### About this exercise
Check every line of the data and copy the ones where "Right" appears.

### Structured pose outputs
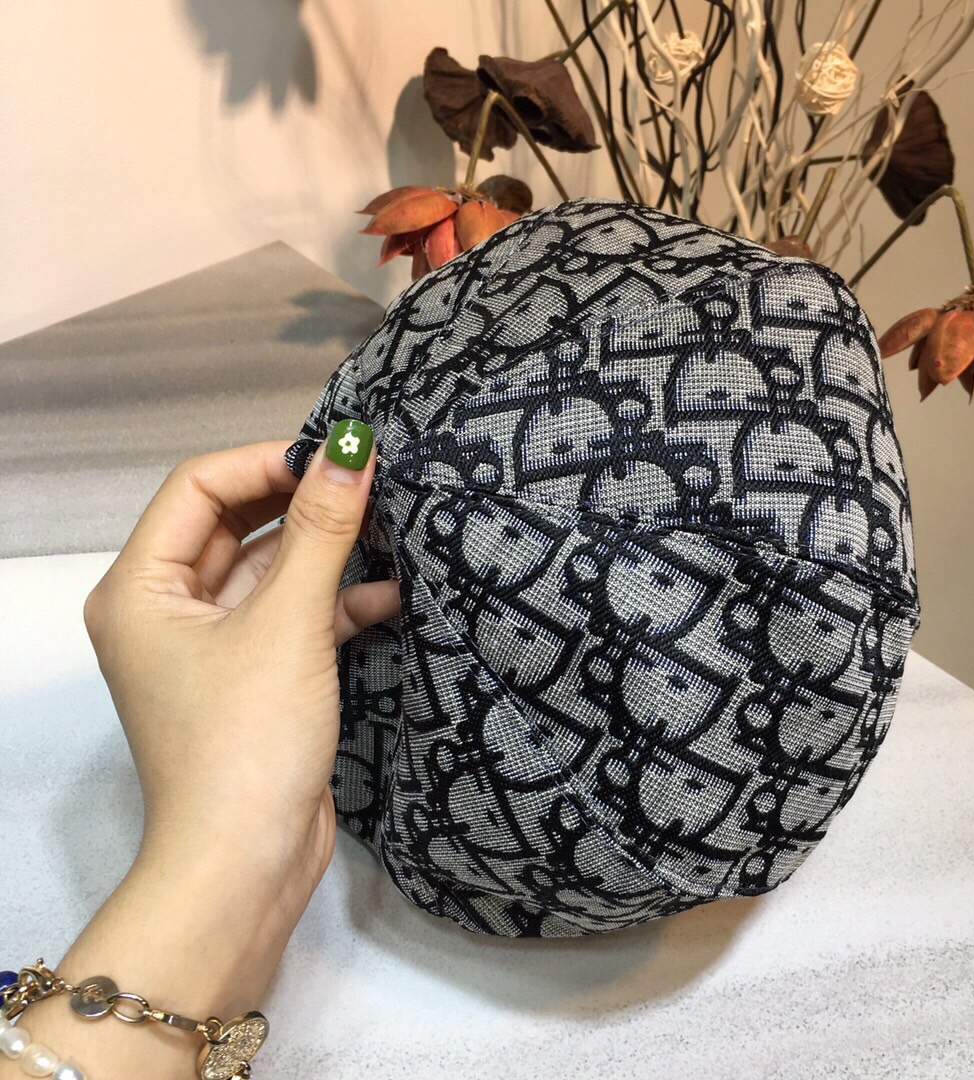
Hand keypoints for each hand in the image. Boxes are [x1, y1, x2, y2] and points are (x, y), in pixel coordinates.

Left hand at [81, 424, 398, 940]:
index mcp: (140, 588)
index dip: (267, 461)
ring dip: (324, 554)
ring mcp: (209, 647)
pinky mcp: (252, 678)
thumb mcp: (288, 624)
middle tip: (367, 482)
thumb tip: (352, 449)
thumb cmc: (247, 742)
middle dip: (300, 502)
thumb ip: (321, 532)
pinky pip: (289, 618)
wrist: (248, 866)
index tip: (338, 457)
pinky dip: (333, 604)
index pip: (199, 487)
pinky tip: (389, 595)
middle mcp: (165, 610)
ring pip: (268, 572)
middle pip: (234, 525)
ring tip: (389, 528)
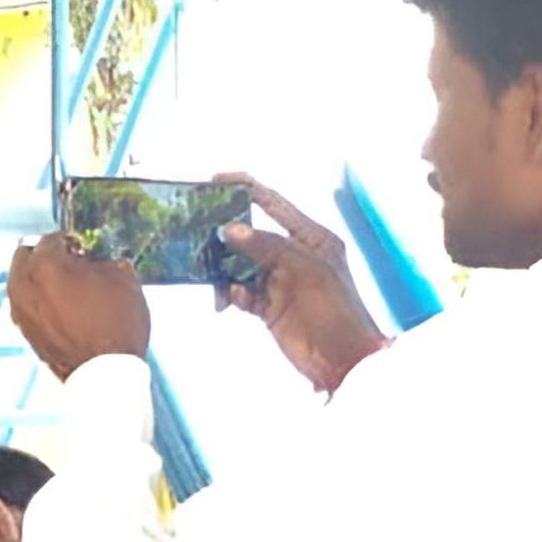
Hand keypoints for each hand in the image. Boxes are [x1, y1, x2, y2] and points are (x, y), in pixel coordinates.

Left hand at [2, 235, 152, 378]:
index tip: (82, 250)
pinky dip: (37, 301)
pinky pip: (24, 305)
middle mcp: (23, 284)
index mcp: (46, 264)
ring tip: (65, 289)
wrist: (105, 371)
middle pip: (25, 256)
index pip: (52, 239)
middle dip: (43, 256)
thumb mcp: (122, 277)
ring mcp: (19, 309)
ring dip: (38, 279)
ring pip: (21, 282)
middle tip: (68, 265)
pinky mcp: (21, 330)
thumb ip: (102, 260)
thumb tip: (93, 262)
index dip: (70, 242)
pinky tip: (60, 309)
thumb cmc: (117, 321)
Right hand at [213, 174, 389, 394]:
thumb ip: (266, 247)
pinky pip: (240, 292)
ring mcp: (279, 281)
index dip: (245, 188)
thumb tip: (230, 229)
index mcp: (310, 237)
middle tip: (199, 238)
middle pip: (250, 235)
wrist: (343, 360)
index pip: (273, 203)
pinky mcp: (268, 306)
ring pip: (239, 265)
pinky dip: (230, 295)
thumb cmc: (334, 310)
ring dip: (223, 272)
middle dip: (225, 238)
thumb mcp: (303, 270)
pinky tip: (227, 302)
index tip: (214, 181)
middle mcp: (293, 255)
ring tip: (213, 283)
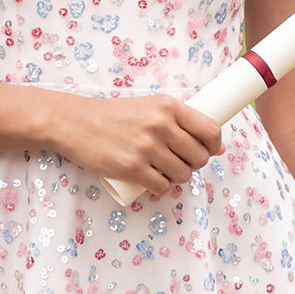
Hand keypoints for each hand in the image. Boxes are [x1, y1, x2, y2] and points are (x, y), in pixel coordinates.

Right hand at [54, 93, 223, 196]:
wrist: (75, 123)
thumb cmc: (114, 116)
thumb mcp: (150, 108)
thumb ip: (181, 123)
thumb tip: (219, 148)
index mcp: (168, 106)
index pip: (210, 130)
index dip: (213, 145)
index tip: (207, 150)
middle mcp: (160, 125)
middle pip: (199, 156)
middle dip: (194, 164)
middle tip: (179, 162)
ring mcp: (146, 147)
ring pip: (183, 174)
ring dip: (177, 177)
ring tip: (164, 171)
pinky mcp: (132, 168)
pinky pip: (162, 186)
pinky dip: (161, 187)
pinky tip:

* * *

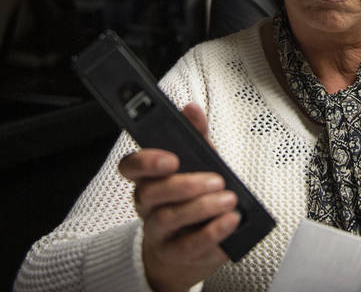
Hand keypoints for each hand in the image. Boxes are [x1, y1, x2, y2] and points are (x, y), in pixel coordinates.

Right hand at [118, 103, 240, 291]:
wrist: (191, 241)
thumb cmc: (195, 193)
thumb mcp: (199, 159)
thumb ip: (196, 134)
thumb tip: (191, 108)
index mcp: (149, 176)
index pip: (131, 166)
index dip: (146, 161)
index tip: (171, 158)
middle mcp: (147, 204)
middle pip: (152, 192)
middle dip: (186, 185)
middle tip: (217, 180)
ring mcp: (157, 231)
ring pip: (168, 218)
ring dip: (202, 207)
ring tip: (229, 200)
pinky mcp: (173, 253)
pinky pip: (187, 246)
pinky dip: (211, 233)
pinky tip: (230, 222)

### Answer below
Right hand at [213, 174, 389, 394]:
Right hand at [54, 93, 223, 196]:
Right hand at [118, 103, 240, 291]:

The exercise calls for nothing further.